Raden Adjeng Kartini Biography, the Originator of Indonesian Women's Emancipation
Biography Biography
1.26K subscribers
103 views
3

 Published On Jun 8, 2020

Raden Adjeng Kartini atau lebih sering dikenal dengan nama R. A. Kartini lahir di Jepara, 21 April 1879, dari keluarga priyayi atau bangsawan Jawa. Kartini adalah putri dari pasangan Raden Mas Adipati Ario Sosroningrat dan M. A. Ngasirah. Sang ibu merupakan istri pertama namun bukan yang utama karena dari kalangan rakyat biasa.


Kala itu, sang ayah merupakan seorang Wedana (kepala wilayah administrasi kepemerintahan di antara kabupaten dan kecamatan). Saat itu, pemerintah kolonial Belanda menerapkan kebijakan jika ayahnya ingin menjadi bupati, maka harus menikah dengan keturunan priyayi juga.

Ibunya Kartini, Ngasirah, merupakan anak dari Kiai Haji Madirono dan Nyai Haji Siti Aminah, yang merupakan guru agama di Telukawur, Jepara. Sementara ayahnya masih berada di garis keturunan Hamengkubuwono VI.

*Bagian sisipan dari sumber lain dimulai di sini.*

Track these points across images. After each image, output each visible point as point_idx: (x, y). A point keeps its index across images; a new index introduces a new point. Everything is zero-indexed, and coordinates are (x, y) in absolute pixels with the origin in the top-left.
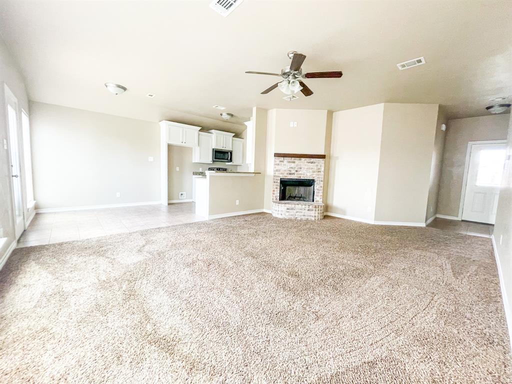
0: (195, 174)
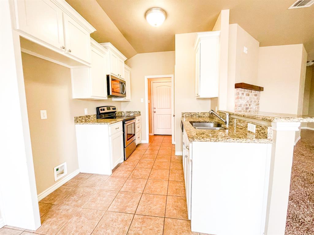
0: (78, 120)
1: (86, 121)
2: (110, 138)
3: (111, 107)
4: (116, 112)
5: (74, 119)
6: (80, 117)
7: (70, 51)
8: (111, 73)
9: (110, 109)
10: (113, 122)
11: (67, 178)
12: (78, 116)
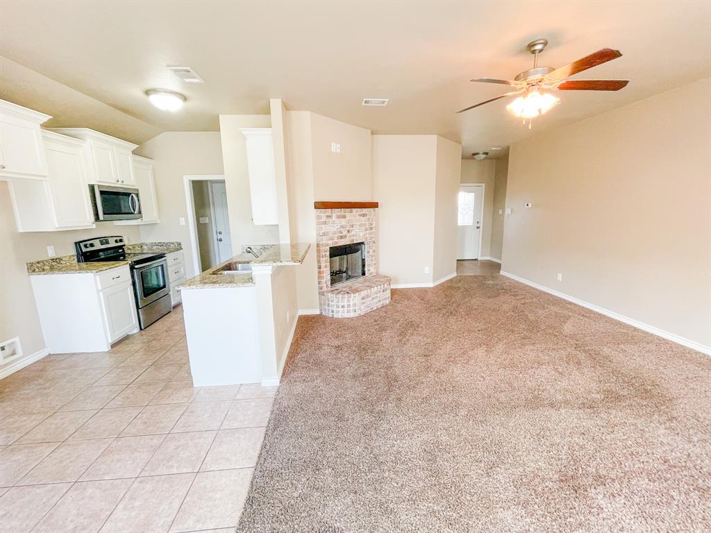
0: (35, 268)
1: (52, 268)
2: (101, 293)
3: (110, 239)
4: (124, 245)
5: (26, 267)
6: (38, 263)
7: (4, 168)
8: (98, 182)
9: (107, 242)
10: (105, 268)
11: (24, 361)
12: (34, 260)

Sebagai keluarga bangsawan, Kartini mendapatkan pendidikan yang cukup baik dibandingkan perempuan-perempuan lain di zamannya. Ia mendapatkan kesempatan untuk bersekolah di ELS (Europese Lagere School) sampai usianya 12 tahun. Setelah itu, ia harus menjalani tradisi pingit atau berdiam diri di rumah bagi perempuan. Karena pada masa itu ada tradisi wanita Jawa harus tinggal di rumah dan dipingit.


Kartini merasa dengan tetap tinggal di Jepara ia tidak mendapatkan perkembangan diri, melihat fasilitas yang dimiliki oleh keluarganya, ia pun berharaf untuk melanjutkan sekolahnya ke Jakarta atau ke Belanda. Tapi orangtuanya tidak mengizinkan, meskipun tidak melarangnya untuk menjadi seorang guru.


Selama sekolah di ELS, Kartini sempat belajar Bahasa Belanda. Dengan bakal tersebut, ia tetap belajar dan berkirim surat kepada teman-teman korespondensinya di Belanda, di antaranya Rosa Abendanon dan Estelle "Stella" Zeehandelaar. Tulisan Kartini beberapa kali dimuat dalam majalah De Hollandsche Lelie. Surat-surat yang ditulisnya berisi tantangan-tantangan kehidupan wanita pribumi khususnya tanah Jawa yang membuat wanita sangat sulit untuk meraih kemajuan.


Dari koran, buku-buku dan majalah Eropa, Kartini mulai tertarik pada kemajuan berpikir perempuan Eropa atau feminisme modern. Timbul cita-citanya untuk memajukan pemikiran perempuan pribumi, karena menurutnya, perempuan pribumi di era Hindia Belanda berada pada status sosial yang cukup rendah.


"Bukan laki-laki yang hendak kami lawan, melainkan pendapat kolot dan adat usang."


Kepeduliannya tidak hanya terhadap masalah emansipasi perempuan tapi juga masalah umum dan sosial. Kartini menatap perjuangan wanita supaya bisa mendapatkan kebebasan, persamaan hukum dan otonomi sebagai salah satu fragmen dari gerakan yang jauh lebih luas.


Pada usia 24 tahun, Kartini diminta orang tuanya untuk menikah dengan K. R. M. Adipati Ario Singgih Djojo Adhiningrat, 12 November 1903. Suaminya adalah Bupati Rembang yang telah memiliki 3 istri.

Setahun menikah, Kartini dikaruniai seorang anak laki-laki bernama Soesalit Djojoadhiningrat yang lahir pada tanggal 13 September 1904. Namun, empat hari setelah melahirkan, ajal menjemputnya. Kartini meninggal pada 17 September 1904 dalam usia 25 tahun. Ia dimakamkan di Desa Bulu, Kabupaten Rembang, Jawa Tengah.


Berkat kegigihan Kartini yang selalu berpikiran maju mengenai emansipasi wanita, kemudian didirikanlah sekolah wanita oleh Yayasan Kartini di Kota Semarang pada tahun 1912 dengan nama Sekolah Kartini. Kemudian diikuti oleh kota-kota berikutnya yaitu di Surabaya, Yogyakarta, Malang, Madiun, dan kota lainnya. Yayasan Kartini sendiri dibentuk oleh seorang Belanda bernama Van Deventer yang merupakan tokoh politik etis.


"Gadis yang pikirannya sudah dicerdaskan, pemandangannya sudah diperluas, tidak akan sanggup lagi hidup di dalam dunia nenek moyangnya."